Но мы не теряли времени даром.
Шесть дней в неделю прилежно занимались боевой подготовкой. Наша рота, которой командует штурмфюрер Отто Винцель, постигала премудрости уличного боя, мы отрабатывали поведение в экстремальных ситуациях, действия в ночных условиях. Однажды командир повез нас за город, куда-то на север, к большим озерам. Те покрылись тонким слоем льда после ночных ноябрьских морозов. И надо же – придумал испытание! По команде разделись до трусов. Нужно было нырнуть в одну прорубь, проплыть под водой метров десять, вынырнуть в другой проруби. Тут же на берегу нас ждала кружка чистого спирта с поджаренными баварскими колбасками. Превосходно!

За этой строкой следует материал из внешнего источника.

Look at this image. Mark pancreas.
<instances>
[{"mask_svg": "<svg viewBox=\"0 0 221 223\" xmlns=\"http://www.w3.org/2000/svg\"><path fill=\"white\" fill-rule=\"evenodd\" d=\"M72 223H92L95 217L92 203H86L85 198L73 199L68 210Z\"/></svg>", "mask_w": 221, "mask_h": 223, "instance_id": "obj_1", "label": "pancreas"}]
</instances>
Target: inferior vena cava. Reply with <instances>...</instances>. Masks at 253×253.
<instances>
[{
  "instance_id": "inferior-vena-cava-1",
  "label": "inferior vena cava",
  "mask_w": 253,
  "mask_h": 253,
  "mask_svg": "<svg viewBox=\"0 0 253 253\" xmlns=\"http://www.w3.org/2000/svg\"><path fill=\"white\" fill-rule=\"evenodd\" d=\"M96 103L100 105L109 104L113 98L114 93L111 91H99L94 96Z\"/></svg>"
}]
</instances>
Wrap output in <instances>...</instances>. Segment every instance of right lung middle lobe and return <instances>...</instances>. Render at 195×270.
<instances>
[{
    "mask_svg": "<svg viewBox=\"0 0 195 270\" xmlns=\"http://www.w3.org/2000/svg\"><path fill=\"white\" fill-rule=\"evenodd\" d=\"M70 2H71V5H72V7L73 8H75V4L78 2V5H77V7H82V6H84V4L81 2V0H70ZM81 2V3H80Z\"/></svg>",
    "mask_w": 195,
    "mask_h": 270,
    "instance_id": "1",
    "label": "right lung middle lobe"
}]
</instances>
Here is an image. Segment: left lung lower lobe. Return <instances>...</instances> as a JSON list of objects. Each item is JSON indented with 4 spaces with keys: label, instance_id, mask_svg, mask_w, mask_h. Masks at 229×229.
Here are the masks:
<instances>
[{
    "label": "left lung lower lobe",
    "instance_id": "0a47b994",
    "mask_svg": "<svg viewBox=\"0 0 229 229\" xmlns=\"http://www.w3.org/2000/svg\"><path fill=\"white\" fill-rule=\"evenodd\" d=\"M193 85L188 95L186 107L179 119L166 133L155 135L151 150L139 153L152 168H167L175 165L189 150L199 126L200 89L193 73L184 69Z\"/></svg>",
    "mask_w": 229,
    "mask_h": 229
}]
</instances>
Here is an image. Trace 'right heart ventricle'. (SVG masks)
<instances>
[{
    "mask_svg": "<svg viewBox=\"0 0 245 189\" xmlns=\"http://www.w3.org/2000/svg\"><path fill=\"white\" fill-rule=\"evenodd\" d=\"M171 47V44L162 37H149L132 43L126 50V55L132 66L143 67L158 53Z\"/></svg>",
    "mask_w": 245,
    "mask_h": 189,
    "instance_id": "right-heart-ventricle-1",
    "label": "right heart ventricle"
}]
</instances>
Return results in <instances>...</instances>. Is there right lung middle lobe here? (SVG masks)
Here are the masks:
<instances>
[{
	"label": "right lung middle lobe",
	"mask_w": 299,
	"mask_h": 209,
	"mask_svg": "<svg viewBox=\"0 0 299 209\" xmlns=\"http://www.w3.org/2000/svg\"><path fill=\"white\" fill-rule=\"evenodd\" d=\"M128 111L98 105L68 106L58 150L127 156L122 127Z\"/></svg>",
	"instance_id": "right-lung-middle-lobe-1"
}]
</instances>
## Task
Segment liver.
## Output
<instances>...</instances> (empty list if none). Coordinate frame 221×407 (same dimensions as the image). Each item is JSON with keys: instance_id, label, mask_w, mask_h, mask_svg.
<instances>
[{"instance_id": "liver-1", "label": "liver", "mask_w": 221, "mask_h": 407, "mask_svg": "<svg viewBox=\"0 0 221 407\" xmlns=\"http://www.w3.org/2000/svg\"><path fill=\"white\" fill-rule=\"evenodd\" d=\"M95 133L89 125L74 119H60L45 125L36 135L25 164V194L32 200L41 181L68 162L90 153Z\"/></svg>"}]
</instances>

Ребята в первый момент немного струсили, но практически все взяли себя в руки и выполнили приказ. Я нырнул пятым, вдохнув побольше воздуха. Тело кололи тысячи иголок холода, но что это для истинных арийцев, верных воинов фюрера!? Несколько энергичных гребков, и вот уже – светлое пятно спасительной проруби! Спирт обжег глотку, разлил тепло по всему телу. Мы быстро оделись, стояли на берегу и гоготали. Как прошедшие огонь и воду! Пару человек оплошали. Особенно тот хлюпик из Лейпцига, как его? А, да… Генрих Гойн. Его называли в роте – Гейне. Любит стишки этого рифмоплета. Слабак. Начал рано выныривать и стукнулся башкой о лед. Из проруби пошли пузыри, чуть не утонул, кретин. Со второй попытки проломил третью прорубь, за два метра до финишной. Мы загоготали еще сильнее, спирт уже бил в мозг, разливал радость по всему телу.
Вернулись в казарму, долго обсуждали приключение на озере. Многие советовали Генриху собрать вещички, топать на трамвайчик до Хауптбанхофа*, сесть на поезд и – домой к мамочке в Лейпциг.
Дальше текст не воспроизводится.